Happy Wednesday, today I want to review a product that’s been in my makeup routine for a little while. This is the Revolution Pro Define and Fill Brow Pencil, which I use in the shade ‘Dark Brown‘.
I bought mine from Superdrug, and it retails at full price for £6.00. This is still a fairly inexpensive brow product, although I have bought even cheaper. The price didn’t really put me off though, as I was particularly interested in the new releases (new at the time…) from the Revolution Pro line.
This fills the pencil category of my brow routine, which has become either the first or second step in my brow routine, depending on how much effort I feel my brows need. If I am making more effort, I usually use a brow mascara beforehand to help add some colour and structure to my brows, then use a pencil afterwards to fill in the remaining sparse areas, and add any extra shape I feel my brows need.
The packaging itself is very simple and sleek: a dark body with golden caps. It’s very pretty and eye-catching, but not tacky. I suspect this is more obvious on the lighter shades, but there is a strip on the brow pencil end to ‘swatch’ the shade. As I have one of the dark shades for my very dark hair, it’s not very obvious. In fact, I didn’t realise it was there for a long time because it blending with the dark packaging so well.
It is a tall pencil, which stands up nicely in an acrylic makeup display. If you’re like me and prefer to store your brow products in a drawer though, this is too tall to lie down in my collection. This isn’t a big deal, but if you’re a bit fussy like me and want to keep your makeup categories organised together, this is something I felt was worth mentioning.
It’s split into 2 ends: the brow pencil and the spoolie. I think this will be very appealing for a lot of people as having a spoolie and the pencil together is something a lot of people look for. I’m personally indifferent, as I use separate mascara wands for brushing through my brows anyway. The spoolie itself is what I consider to be thin to medium in width, so good for anyone who doesn’t have super thin brows. It could work for thinner brows, but you may find it’s a bit awkward to work with. But I’ve definitely worked with thicker and bulkier spoolies/mascara wands.

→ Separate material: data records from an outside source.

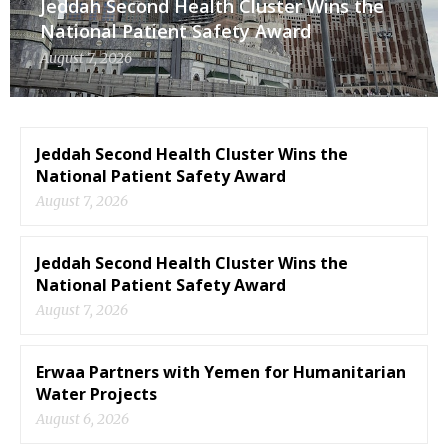
Jeddah Second Health Cluster Wins the
National Patient Safety Award
August 7, 2026
Jeddah Second Health Cluster Wins the
National Patient Safety Award
August 7, 2026
Jeddah Second Health Cluster Wins the
National Patient Safety Award
August 7, 2026
Erwaa Partners with Yemen for Humanitarian
Water Projects
August 6, 2026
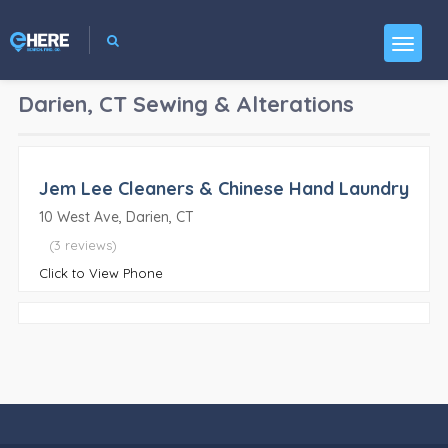
Darien, CT
Sewing & Alterations
Jem Lee Cleaners & Chinese Hand Laundry
10 West Ave, Darien, CT
(3 reviews)
Click to View Phone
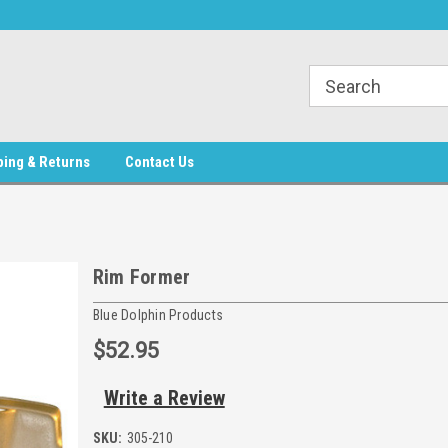
phin Products
Welcome to Blue Dolphin Products
Welcome to Blue Do
ping & Returns
Contact Us
Rim Former
Blue Dolphin Products
$52.95
Write a Review
SKU:
305-210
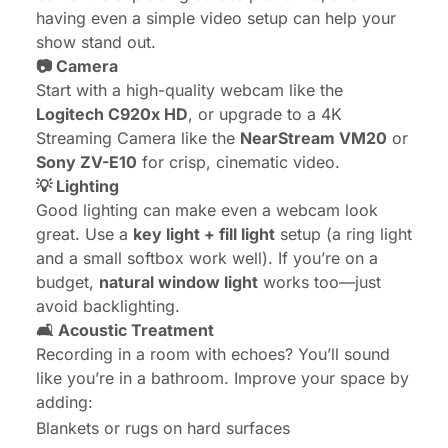
having even a simple video setup can help your
show stand out.
📷
Camera
Start with a high-quality webcam like the
Logitech C920x HD
, or upgrade to a 4K
Streaming Camera like the
NearStream VM20
or
Sony ZV-E10
for crisp, cinematic video.
💡
Lighting
Good lighting can make even a webcam look
great. Use a
key light + fill light
setup (a ring light
and a small softbox work well). If you’re on a
budget,
natural window light
works too—just
avoid backlighting.
🛋️ Acoustic Treatment
Recording in a room with echoes? You’ll sound
like you’re in a bathroom. Improve your space by
adding:
Blankets or rugs on hard surfaces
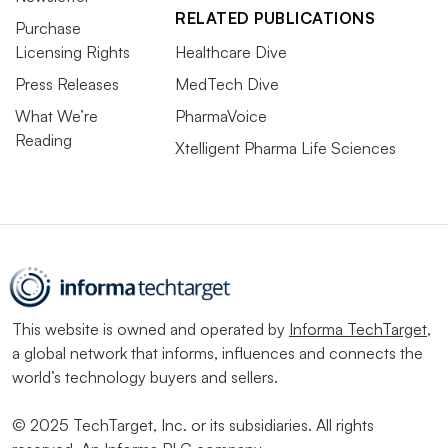
RELATED PUBLICATIONS
Purchase
Licensing Rights
Healthcare Dive
Press Releases
MedTech Dive
What We’re
PharmaVoice
Reading
Xtelligent Pharma Life Sciences
This website is owned and operated by
Informa TechTarget
,
a global network that informs, influences and connects the
world’s technology buyers and sellers.
© 2025 TechTarget, Inc. or its subsidiaries. All rights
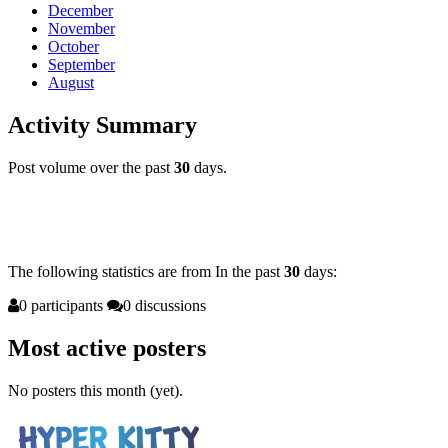
December
November
October
September
August
Activity Summary
Post volume over the past
30
days.
The following statistics are from
In
the past
30
days:
0 participants
0 discussions
Most active posters
No posters this month (yet).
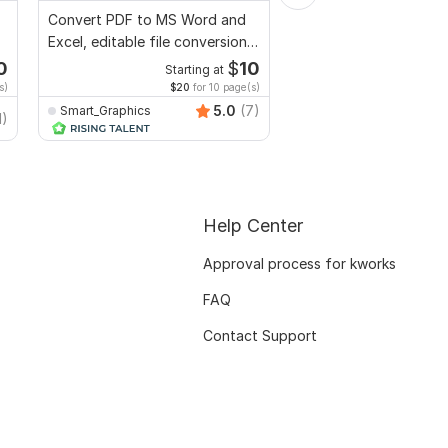
Convert PDF to MS Word and
I will proofread, edit,
Excel, editable file conversion,
fix grammar and chec
edit PDF
plagiarism
0
$
10
Starting at
Starti
s)
$20
for 10 page(s)
$1
fo
5.0
(7)
Smart_Graphics
MuhammadBaqir
1)
Help Center
Approval process for kworks
FAQ
Contact Support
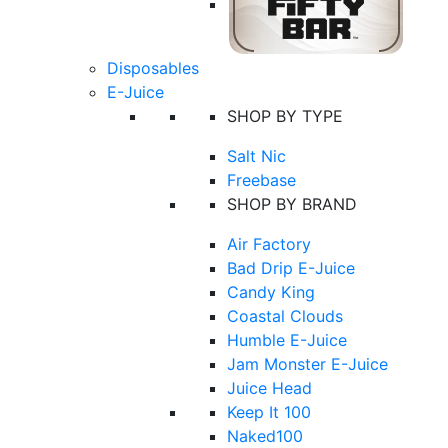
Disposables
E-Juice
SHOP BY TYPE
Salt Nic
Freebase
SHOP BY BRAND
Air Factory
Bad Drip E-Juice
Candy King
Coastal Clouds
Humble E-Juice
Jam Monster E-Juice
Juice Head
Keep It 100
Naked100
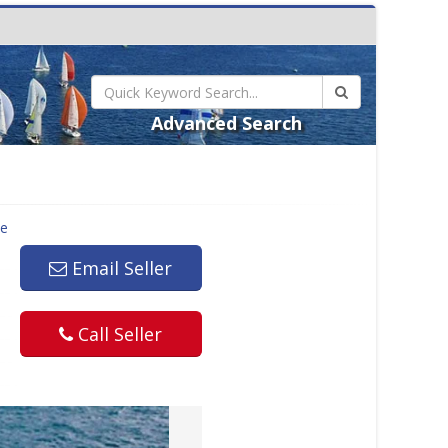
Advanced Search
le
Email Seller
Call Seller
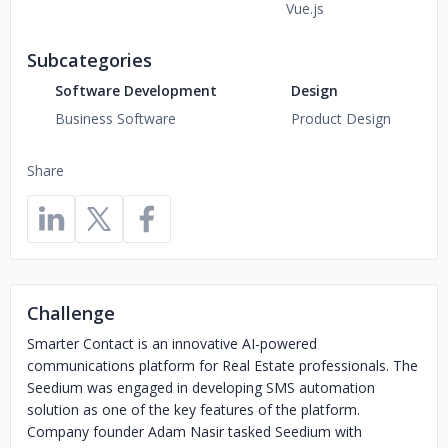
Vue.js
Subcategories
Software Development
Design
Business Software
Product Design
Share
Challenge
Smarter Contact is an innovative AI-powered
communications platform for Real Estate professionals. The
Seedium was engaged in developing SMS automation
solution as one of the key features of the platform.
Company founder Adam Nasir tasked Seedium with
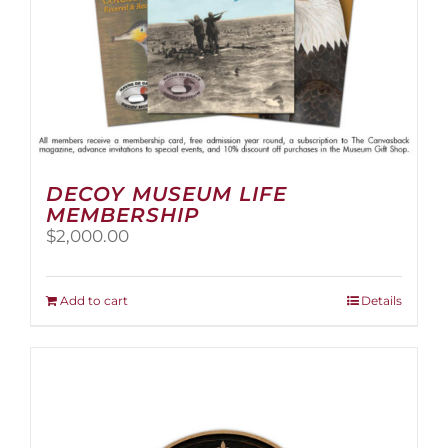
page
DECOY MUSEUM LIFE
MEMBERSHIP
$
2,000.00
Add to cart
Details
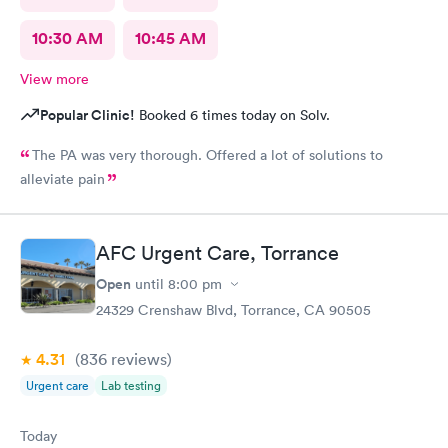
10:30 AM
10:45 AM
View more
Popular Clinic!
Booked 6 times today on Solv.
The PA was very thorough. Offered a lot of solutions to
alleviate pain
AFC Urgent Care, Torrance
Open
until
8:00 pm
24329 Crenshaw Blvd, Torrance, CA 90505
4.31
(836
reviews
)
Urgent care
Lab testing
Today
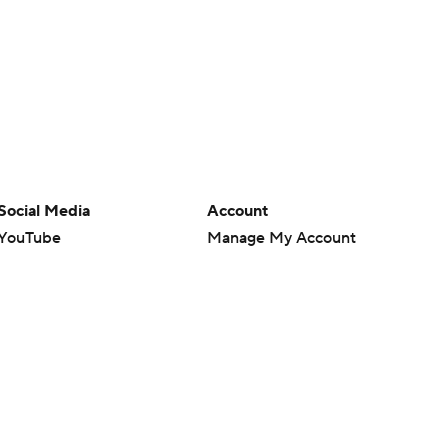
Social Media
Account
YouTube
Manage My Account
TikTok
Newsletters
Instagram
My Teams
Facebook
Forgot Password
X
Threads
Flipboard
en or the outcome of any game or event. Odds and lines subject to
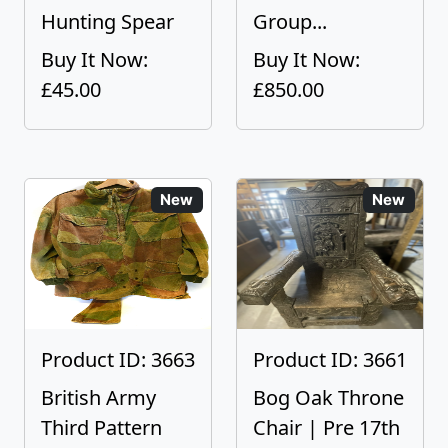
Hunting Spear
Group...
Buy It Now:
Buy It Now:
£45.00
£850.00
New
New
Product ID: 3663
Product ID: 3661
British Army
Bog Oak Throne
Third Pattern
Chair | Pre 17th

The brow pencil end is also what I consider to be on the thin to medium side. For the thinner brows out there, this might feel a tad awkward to work with. If your brows are not on the thinner side though, this is very nice to work with through the brows. I have medium to thick brows, and enjoy using this in my brows.
Swatched on the back of my hand, you can see that there is some pigmentation, but it’s not so intense that it’s over-the-top or excessive. I find it easy to control where I place the product, even with my shaky hands. This washed off my hands after one trip to the bathroom under soapy water, so that’s something to bear in mind. Although on my brows, it’s very long-wearing and even sweat-resistant in the UK’s warmer spring time.
Pictured above, this is how my brows look with just the brow pencil in my brow routine. I think my brows look much more structured. I find the shade to be a good match for my dark brown/almost-black hair. I wouldn’t go any darker than this though, as I think it would look too intense.
When using this pencil with my other brow products, I can create a much more defined and powerful look brow look. So for me, this is a very versatile brow pencil: working well with whatever kind of brow look I want to go for.
Overall, if you can find a good shade match for your brows, I say give this a try. At £6.00, this isn’t going to break the bank for most people, and even though I use this almost every time I wear makeup, it feels like I’ve barely used it. So I think it’ll take me a while to use this up. Another plus in my opinion.
Thank you for taking the time to read my blog post, it means a lot to me to receive your support. I hope you’re happy and healthy, and I’ll speak to you again soon.